A CAMPAIGN to keep the Gardens of the Rose in Chiswell Green open in the wake of parking problems which has limited its opening period has received overwhelming support for its future.

Both the Herts Advertiser and the Royal National Rose Society (RNRS) have received numerous letters backing a last-ditch bid to get planning permission for permanent parking adjoining the site in Chiswell Green Lane.

Both the gardens and the RNRS will be forced to close if they cannot get permission for 30 permanent parking places so that they can open for at least four months a year.

Currently the RNRS is only able to open the gardens for around five weeks a year because it has no permanent parking and has to get temporary permission annually from the district council.

A dispute with neighbouring Butterfly World, which is built on land sold by the RNRS, over combined parking off Miriam Lane is unlikely to be resolved after years of negotiation.

That has left the RNRS cash-strapped with the garden opening raising more income than membership yet limited to only a few weeks a year.

The RNRS is submitting a planning application next month for permanent parking on a Green Belt site next to the gardens.

A previous bid was turned down but chief executive Roz Hamilton is hopeful that the new proposal answers all the concerns raised by council planners.

If the application was unsuccessful, she said, the RNRS board had already decided that both the gardens and the society would have to close.

Among the many letters of support for the gardens is one to district councillors and planning officers from long-time St Albans resident Betty Cammell who recalled that in the past the gardens had rivalled the Abbey and Verulamium as a tourist attraction.

She went on: “It was always a ‘must see’ for foreign visitors and an inspiration for all gardeners.”
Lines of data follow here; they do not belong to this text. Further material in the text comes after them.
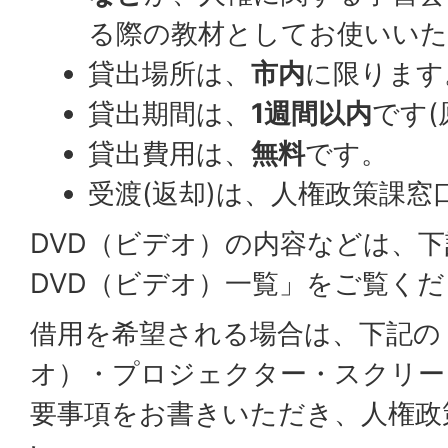
る際の教材としてお使いい
貸出場所は、
市内
に限ります
貸出期間は、
1週間以内
です(
貸出費用は、
無料
です。
受渡(返却)は、人権政策課窓
DVD（ビデオ）の内容などは、
DVD（ビデオ）一覧」をご覧く
借用を希望される場合は、下記の
オ）・プロジェクター・スクリー
要事項をお書きいただき、人権政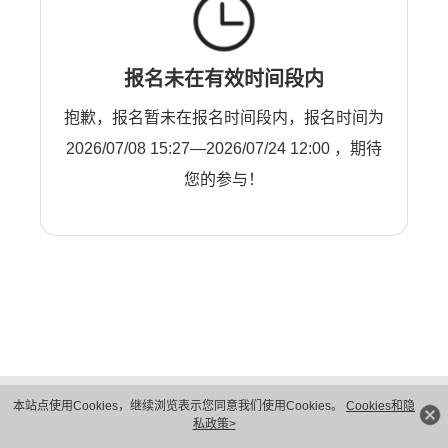
报名未在有效时间段内
抱歉，报名暂未在报名时间段内，报名时间为
2026/07/08 15:27—2026/07/24 12:00 ，期待
您的参与！
版权所有 © 华为技术有限公司 1998-2026。 保留一切权利。粤A2-20044005号
本站点使用Cookies，继续浏览表示您同意我们使用Cookies。
Cookies和隐
隐私保护
法律声明
私政策>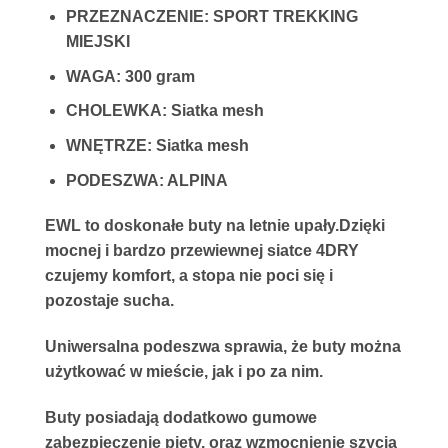
PRZEZNACZENIE: SPORT TREKKING
MIEJSKI
WAGA: 300 gram
CHOLEWKA: Siatka mesh
WNĘTRZE: Siatka mesh
PODESZWA: ALPINA
EWL to doskonałe buty na letnie upały.
Dzięki
mocnej i bardzo przewiewnej siatce 4DRY
czujemy komfort, a stopa nie poci się i
pozostaje sucha.
Uniwersalna podeszwa sprawia, że buty można
użytkować w mieście, jak i po za nim.
Buty posiadają dodatkowo gumowe
zabezpieczenie piety, oraz wzmocnienie szycia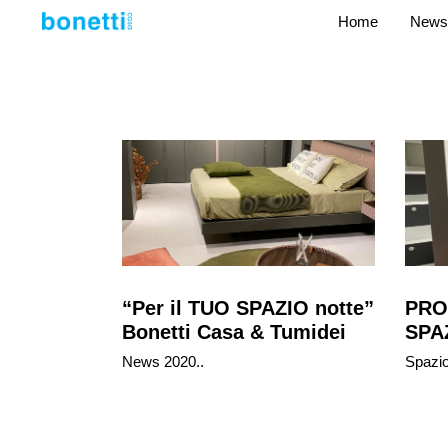
Home
News
“Per il TUO SPAZIO notte”
PRO
Bonetti Casa & Tumidei
SPA
News 2020..
Spazi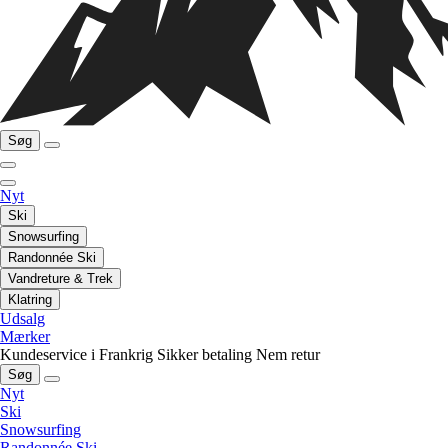
Søg
Nyt
Ski
Snowsurfing
Randonnée Ski
Vandreture & Trek
Klatring
Udsalg
Mærker
Kundeservice i Frankrig
Sikker betaling
Nem retur
Søg
Nyt
Ski
Snowsurfing
Randonnée Ski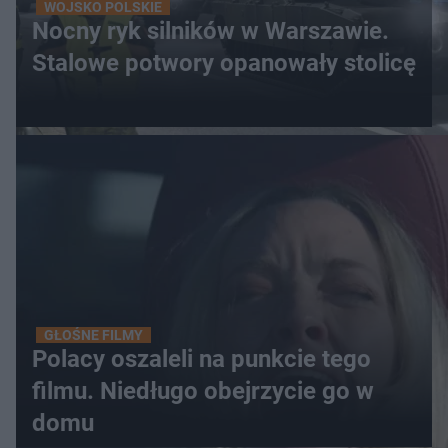
WOJSKO POLSKIE
Nocny ryk silników w Warszawie.
Stalowe potwory opanowały stolicę
GŁOŚNE FILMY
Polacy oszaleli na punkcie tego
filmu. Niedługo obejrzycie go w
domu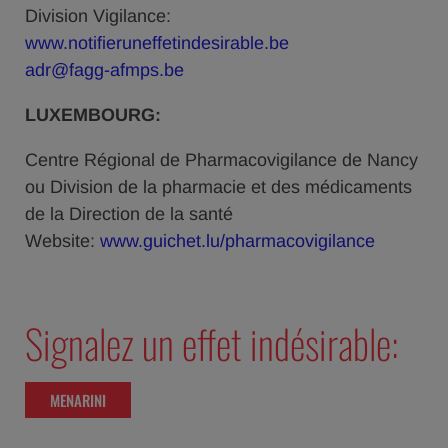
Division Vigilance:
www.notifieruneffetindesirable.be
adr@fagg-afmps.be
LUXEMBOURG:
Centre Régional de Pharmacovigilance de Nancy
ou Division de la pharmacie et des médicaments
de la Direction de la santé
Website:
www.guichet.lu/pharmacovigilance
Signalez un effet indésirable:
MENARINI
She pointed out that bouquets presented to medal winners at the London Olympics had consisted of four different varieties of rose and questioned how the gardens celebrating this country’s national flower could be allowed to disappear.

Ward councillor Gordon Myland, who did not want to comment on the pending planning application because he sits on the committee which will consider it, said this week that the gardens were “tremendously well regarded” and it would be a great shame if they had to close.